Le stage à orientation pédagogique insiste sur des outils et techniques réinvestissables en classe, permettant de prendre confiance en soi, de prendre la parole, d’inventer et de raconter. La formation étant centrée sur la pédagogie, tous les matériels et exercices sont choisis en fonction de leur possible réinvestissement dans la vie scolaire.

Destiné à des gens ayant déjà une certaine pratique du conte, le stage de perfectionnement est axé sur un travail individuel poussé où s’étudie en profondeur la symbolique des contes proposés par les stagiaires, le rapport entre le conte et le conteur, les gestes et le langage.

 

Démarche de création de contes

 

Durée totale, environ 3 heures pour une quinzaine de personnes.

 

1 - Écoute du conte « le merle blanc » (voir le résumé)
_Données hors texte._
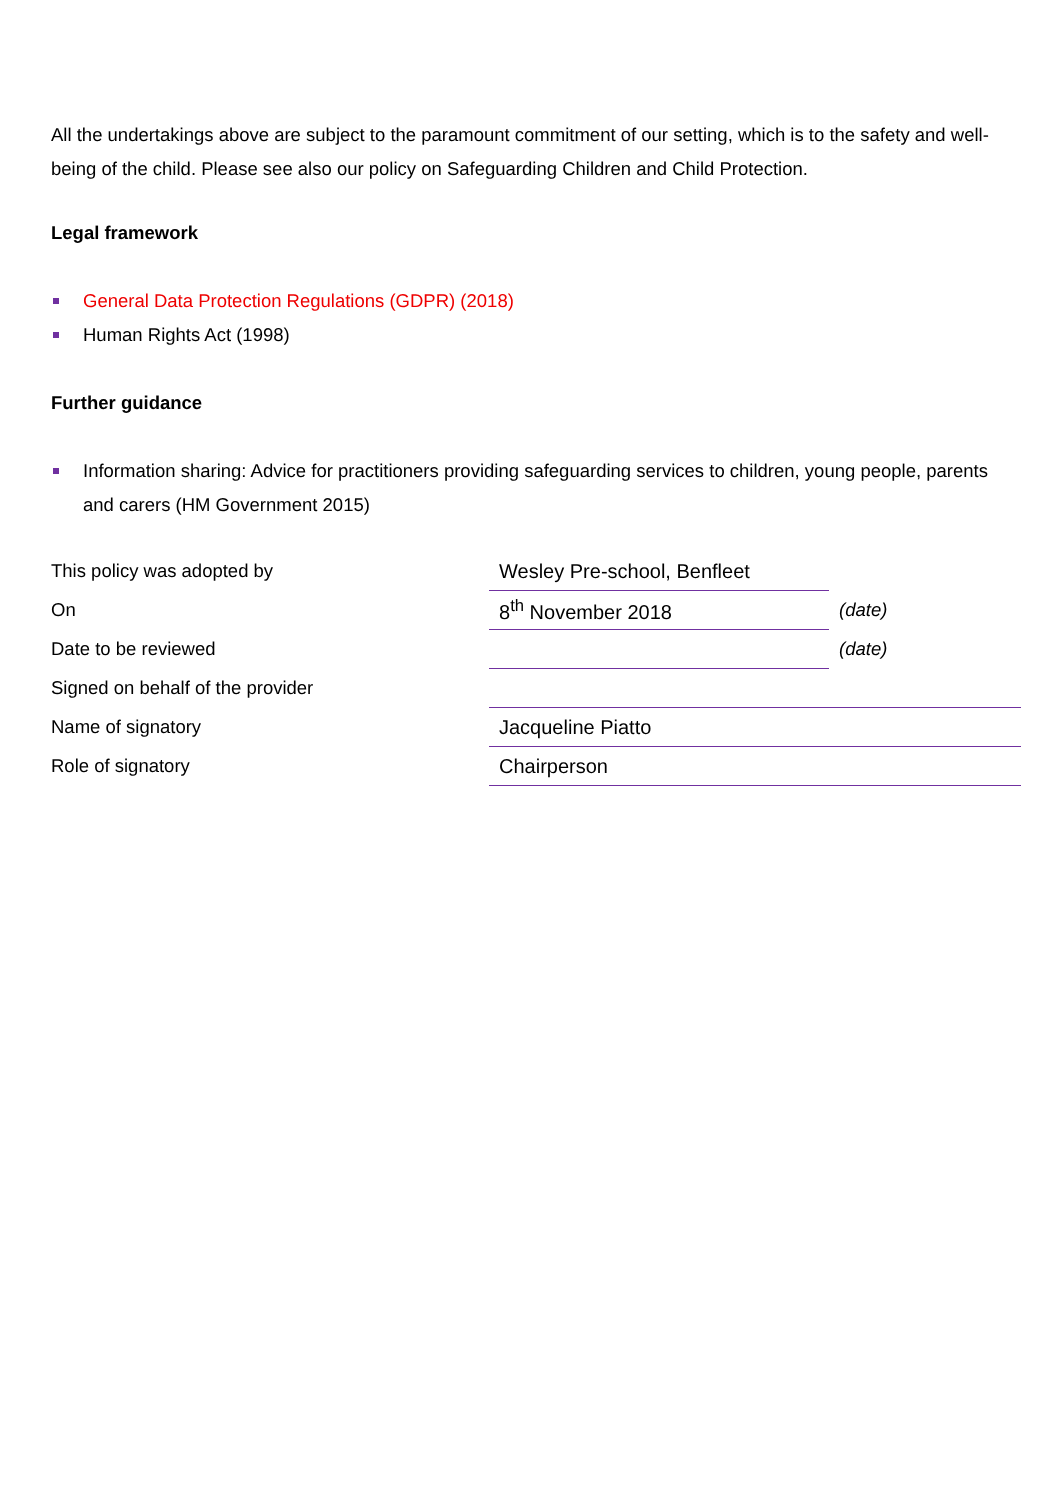All the undertakings above are subject to the paramount commitment of our setting, which is to the safety and well-being of the child. Please see also our policy on Safeguarding Children and Child Protection.
Legal framework
General Data Protection Regulations (GDPR) (2018)
Human Rights Act (1998)
Further guidance
Information sharing: Advice for practitioners providing safeguarding services to children, young people, parents and carers (HM Government 2015)
| This policy was adopted by | Wesley Pre-school, Benfleet | |
| On | 8<sup>th</sup> November 2018 | (date) |
| Date to be reviewed | | (date) |
| Signed on behalf of the provider | | |
| Name of signatory | Jacqueline Piatto | |
| Role of signatory | Chairperson | |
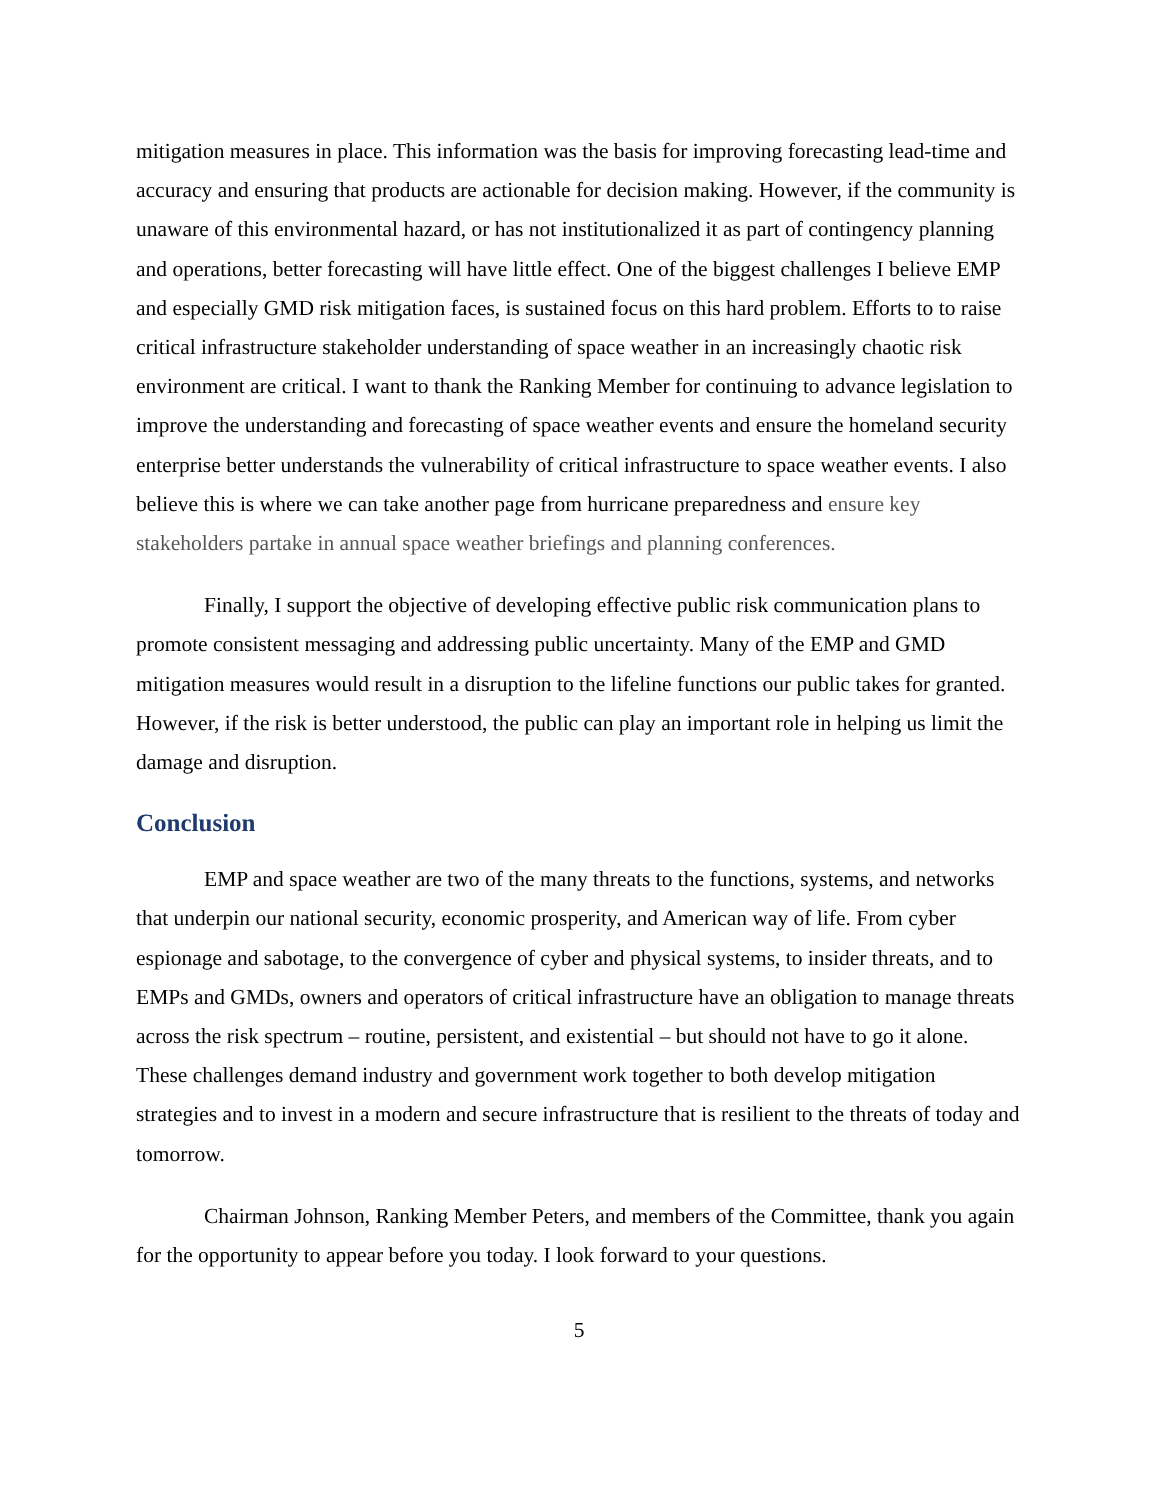mitigation measures in place. This information was the basis for improving forecasting lead-time and accuracy and ensuring that products are actionable for decision making. However, if the community is unaware of this environmental hazard, or has not institutionalized it as part of contingency planning and operations, better forecasting will have little effect. One of the biggest challenges I believe EMP and especially GMD risk mitigation faces, is sustained focus on this hard problem. Efforts to to raise critical infrastructure stakeholder understanding of space weather in an increasingly chaotic risk environment are critical. I want to thank the Ranking Member for continuing to advance legislation to improve the understanding and forecasting of space weather events and ensure the homeland security enterprise better understands the vulnerability of critical infrastructure to space weather events. I also believe this is where we can take another page from hurricane preparedness and ensure key stakeholders partake in annual space weather briefings and planning conferences.
Finally, I support the objective of developing effective public risk communication plans to promote consistent messaging and addressing public uncertainty. Many of the EMP and GMD mitigation measures would result in a disruption to the lifeline functions our public takes for granted. However, if the risk is better understood, the public can play an important role in helping us limit the damage and disruption.
Conclusion
EMP and space weather are two of the many threats to the functions, systems, and networks that underpin our national security, economic prosperity, and American way of life. From cyber espionage and sabotage, to the convergence of cyber and physical systems, to insider threats, and to EMPs and GMDs, owners and operators of critical infrastructure have an obligation to manage threats across the risk spectrum – routine, persistent, and existential – but should not have to go it alone. These challenges demand industry and government work together to both develop mitigation strategies and to invest in a modern and secure infrastructure that is resilient to the threats of today and tomorrow.
Chairman Johnson, Ranking Member Peters, and members of the Committee, thank you again for the opportunity to appear before you today. I look forward to your questions.
5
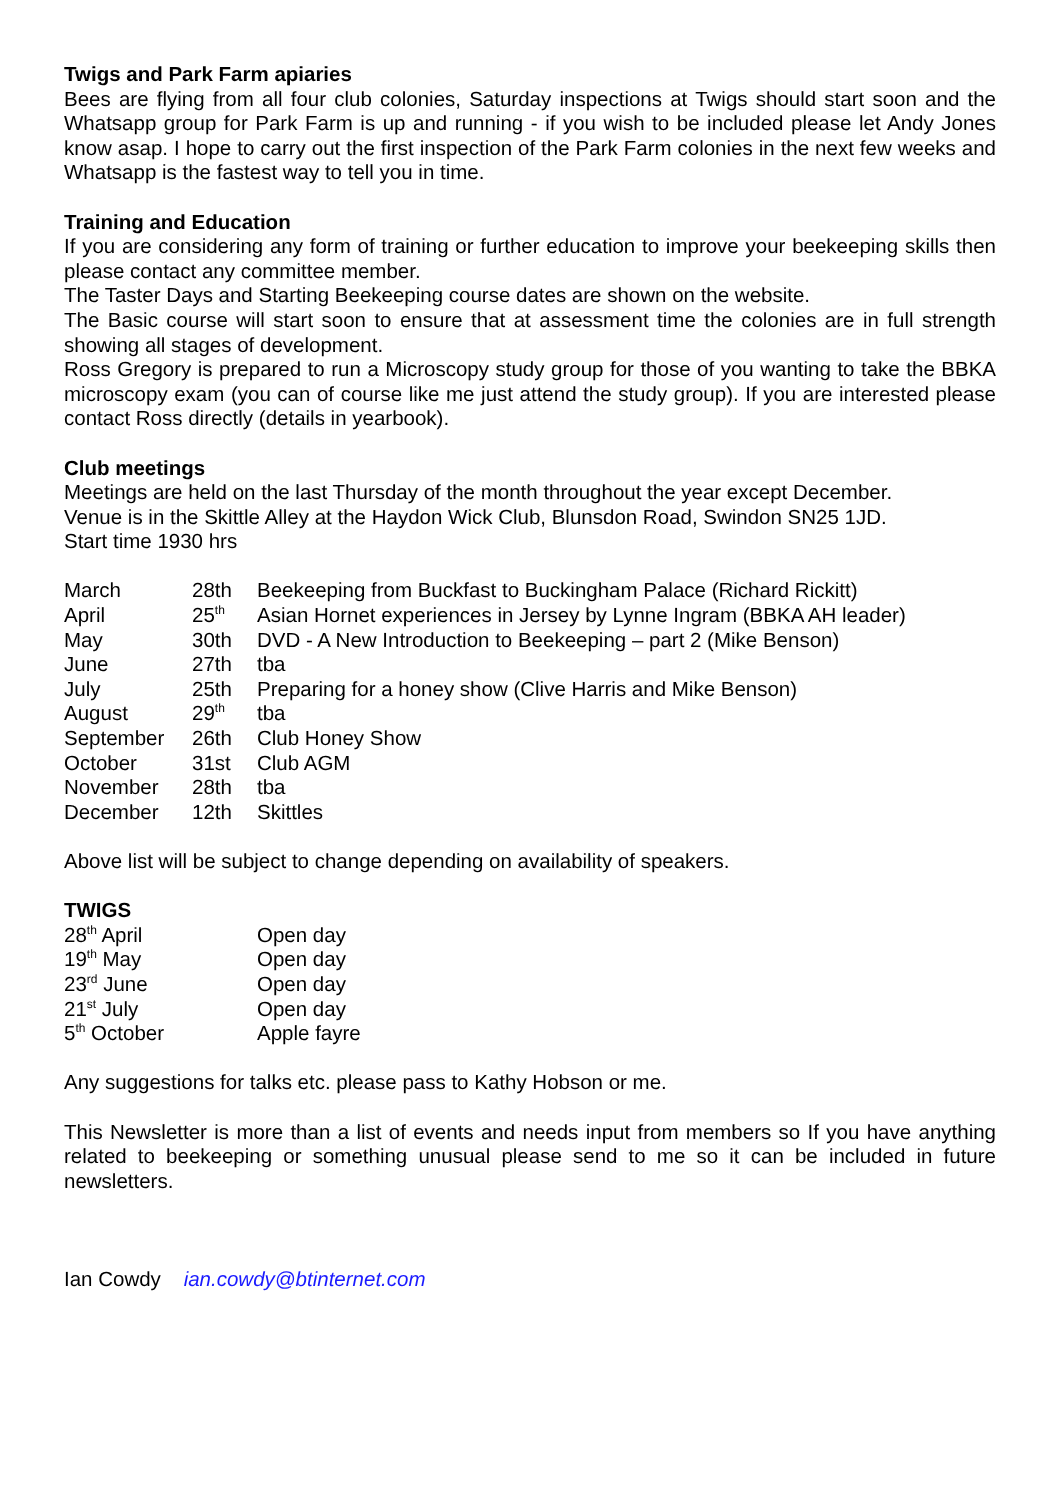Twigs and Park Farm apiaries
Bees are flying from all four club colonies, Saturday inspections at Twigs should start soon and the Whatsapp group for Park Farm is up and running - if you wish to be included please let Andy Jones know asap. I hope to carry out the first inspection of the Park Farm colonies in the next few weeks and Whatsapp is the fastest way to tell you in time.
Training and Education
If you are considering any form of training or further education to improve your beekeeping skills then please contact any committee member.
The Taster Days and Starting Beekeeping course dates are shown on the website.
The Basic course will start soon to ensure that at assessment time the colonies are in full strength showing all stages of development.
Ross Gregory is prepared to run a Microscopy study group for those of you wanting to take the BBKA microscopy exam (you can of course like me just attend the study group). If you are interested please contact Ross directly (details in yearbook).
Club meetings
Meetings are held on the last Thursday of the month throughout the year except December.
Venue is in the Skittle Alley at the Haydon Wick Club, Blunsdon Road, Swindon SN25 1JD.
Start time 1930 hrs
| March | 28th | Beekeeping from Buckfast to Buckingham Palace (Richard Rickitt) |
| April | 25<sup>th</sup> | Asian Hornet experiences in Jersey by Lynne Ingram (BBKA AH leader) |
| May | 30th | DVD - A New Introduction to Beekeeping – part 2 (Mike Benson) |
| June | 27th | tba |
| July | 25th | Preparing for a honey show (Clive Harris and Mike Benson) |
| August | 29<sup>th</sup> | tba |
| September | 26th | Club Honey Show |
| October | 31st | Club AGM |
| November | 28th | tba |
| December | 12th | Skittles |
Above list will be subject to change depending on availability of speakers.
TWIGS
| 28<sup>th</sup> April | Open day |
| 19<sup>th</sup> May | Open day |
| 23<sup>rd</sup> June | Open day |
| 21<sup>st</sup> July | Open day |
| 5<sup>th</sup> October | Apple fayre |
Any suggestions for talks etc. please pass to Kathy Hobson or me.
This Newsletter is more than a list of events and needs input from members so If you have anything related to beekeeping or something unusual please send to me so it can be included in future newsletters.
Ian Cowdy ian.cowdy@btinternet.com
Cette phase est très importante, puisqu’elle va conditionner toute la suite de la démarche. Il est évidemment très souhaitable que les participants aient entendu le plus de contes possible.

2 - Recherche de vocabulaire

sur 2 axes :

Axe idéel: les idées suggérées par le mot «forêt » (ou ville ou ce que l’on aura choisi comme lieu de l’action)

Axe matériel: les mots en relation de son (rimes,…) (ex: furet, fort,…) Cette recherche aide à se libérer des idées toutes faites et provoque souvent un effet comique.

3 - Dessiner en groupe (3-4 personnes) la forêt que l’on veut, en nommant les différents éléments choisis. Pour ce faire on peut utiliser les mots de l’étape 2.

4 - Présenter aux autres groupes son dessin, en nommant les lieux.

5 - Tirage au sort des personnages du conte (jeu de tarot, ou pubs, ou ce que l’on veut.)

6 - Tirage au sort d’un objet dit «magique » (gomme, papier, trombone, diplôme universitaire,…)

7 - Création du conte, avec le même groupe qu’à l’étape 3. Si un groupe est en panne, lui faire définir qui sont les personnages, et l’objet magique. En général, cela suffit.

8 - Raconter au grand groupe. Insister pour que chacun raconte un bout, même petit.

9 - Analyser la démarche, voir ensemble où ont été les difficultés, les moments forts, les ruptures.

Ensuite, si l’on désire aboutir à des contes mieux finis, analyser chacun du point de vue de sa structure, et faire retravailler les groupes, puis re-raconter. En général, rester dans l’oral le plus longtemps possible, le passage à une langue écrite étant très difficile (en tout cas en français).

Cette démarche s’adresse à des enfants dès qu’ils savent lire et écrire, et bien sûr à des adultes, car il n’y a pas de raisons qu’ils soient plus bêtes que les enfants qu’ils ont été.